European manufacturing, particularly car-making, also suffered, EU car and car part exports to the US fell 20.4% in 2025.
A challenging week for UK steel producers and importers, as tariff-free quotas on both sides of the Channel were revised down on Wednesday.
Brussels announced the day before that it would lower quota volumes for UK imports by a quarter, with out-of-quota goods attracting a 50% duty. Meanwhile the UK reduced its own import steel quotas by 51% and upped its tariffs to 50%.
The UK was among countries able to secure a smaller quota reduction as a result of its free trade agreement with the EU. Other nations that achieved this include Turkey, India, Korea, Indonesia, Egypt, Brazil, Switzerland, North Macedonia, South Africa, Argentina, Ukraine and Singapore, according to Politico reporting.

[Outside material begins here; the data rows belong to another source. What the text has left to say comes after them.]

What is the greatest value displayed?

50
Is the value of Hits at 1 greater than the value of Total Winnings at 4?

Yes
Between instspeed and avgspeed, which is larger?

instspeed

The Chartered Institute’s technical director Anna Doherty also warned its not just UK steel producers that need to be aware of the changes – UK manufacturers importing steel parts should also evaluate the impact on their supply chains.
“Traders should be aware of these changes and take action, otherwise they could start paying higher tariff rates for their imports."

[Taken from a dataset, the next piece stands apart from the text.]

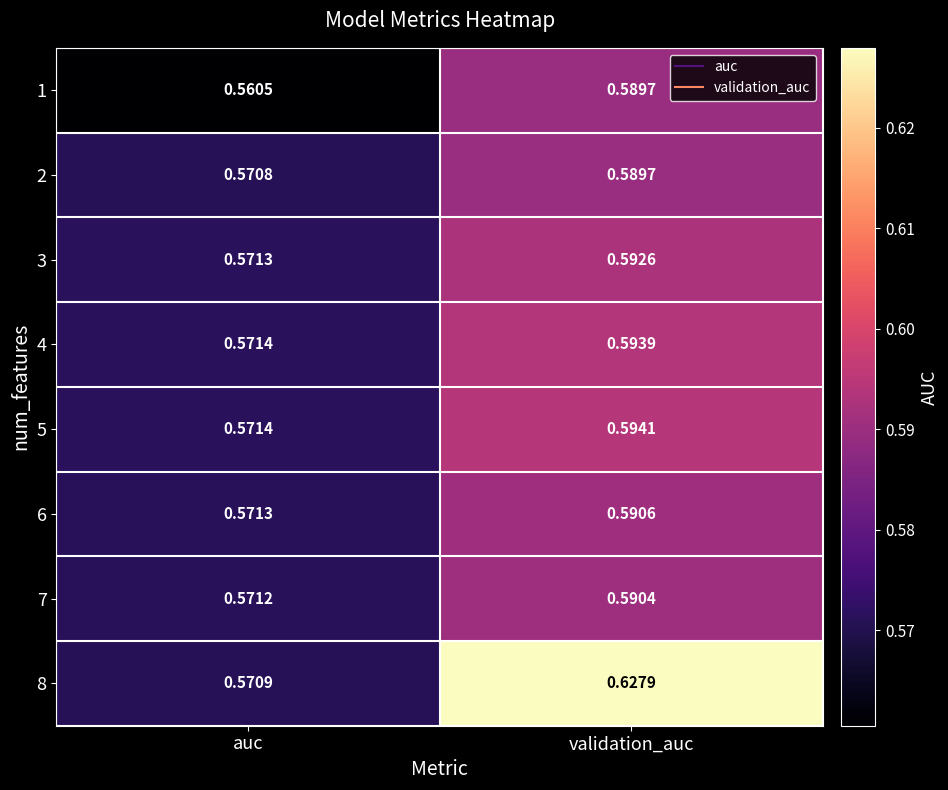

At which category is the sum across all series the highest?

validation_auc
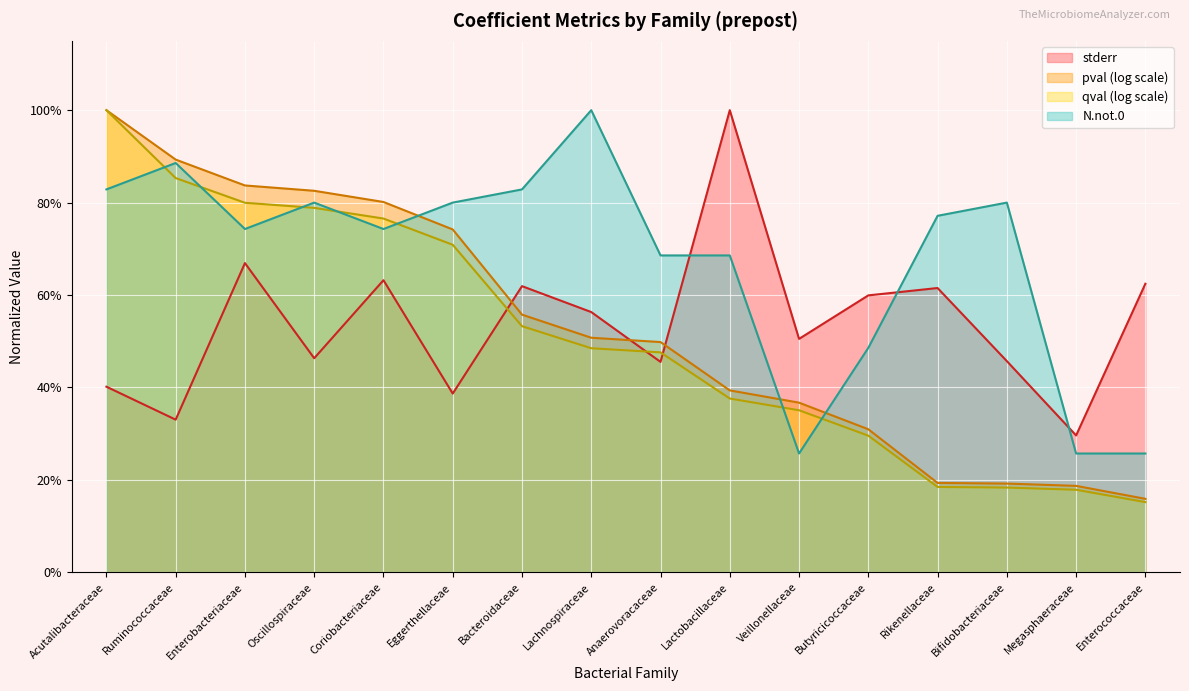

At which label does N.not.0 reach its minimum?

Veillonellaceae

How’s stat? £15bn. That’s how much the Defence Investment Plan will increase spending by.
The plan was announced by outgoing PM Sir Keir Starmer, new defence secretary Dan Jarvis and current chancellor Reeves.
The plan offers an additional £1bn of funding to the one over which former defence secretary John Healey resigned.
Quote of the week: “This is a step in the right direction, as while the standard is voluntary and acts as a best-in-class benchmark, the registration will be mandatory, administered by HMRC and necessary for any actor lodging declarations.”
Doherty highlighting the importance of the upcoming requirement that customs intermediaries formally register with HMRC, announced as part of last week’s 2026 HMRC Tax Update.
Full analysis from our customs, digitalisation and government experts was published earlier this week, and members can read that here.
The week in customs: In customs, the start of the month also marked a significant change in the EU’s ‘de minimis’ regime.
From 1 July, the EU’s €150 ‘de minimis’ threshold below which goods imported into the bloc don’t attract customs fees was abolished. Instead of applying standard custom charges to these goods, a flat €3 fee will apply to every low-value item imported. Orders containing multiple items will be subject to multiple €3 charges.
These changes follow the US’ removal of its exemption last year, and comes ahead of the UK’s plan to scrap its own de minimis, which was recently brought forward to October 2028 from March 2029.
Doherty provided a detailed explanation of the changes, as well as the points businesses should be considering in this video.
What else we covered: The Chartered Institute attended Multimodal 2026 this week – one of the UK’s leading logistics conferences.
We hosted panel sessions exploring topics from standards for customs intermediaries, how supply chains can adapt to the new geopolitical world order, UK border innovation and customs regulatory changes in the UK and EU. You can glean our team’s insights from that event here.
There were several updates for food and drink exporters, as Chartered Institute technical manager and SPS expert Joseph Goldsworthy outlined upcoming regulatory changes at the sector’s latest Special Interest Group and covered opportunities for food and drink exporters arising from recent UK trade deals.
True facts: A monumental weekend ahead for the US… Taylor Swift and Travis Kelce are finally tying the knot after much speculation as to the date.
That 4 July may have some significance to the wider nation, as the US will be celebrating its 250th anniversary of independence from the UK.
Aside from Ultimate Fighting Champion events on the White House lawn, US President Donald Trump has been marking the occasion by distancing himself from neighbours Canada and Mexico.
This week he stated he had no interest in renewing the US-Mexico-Canada Agreement, which his administration negotiated during his first term in office.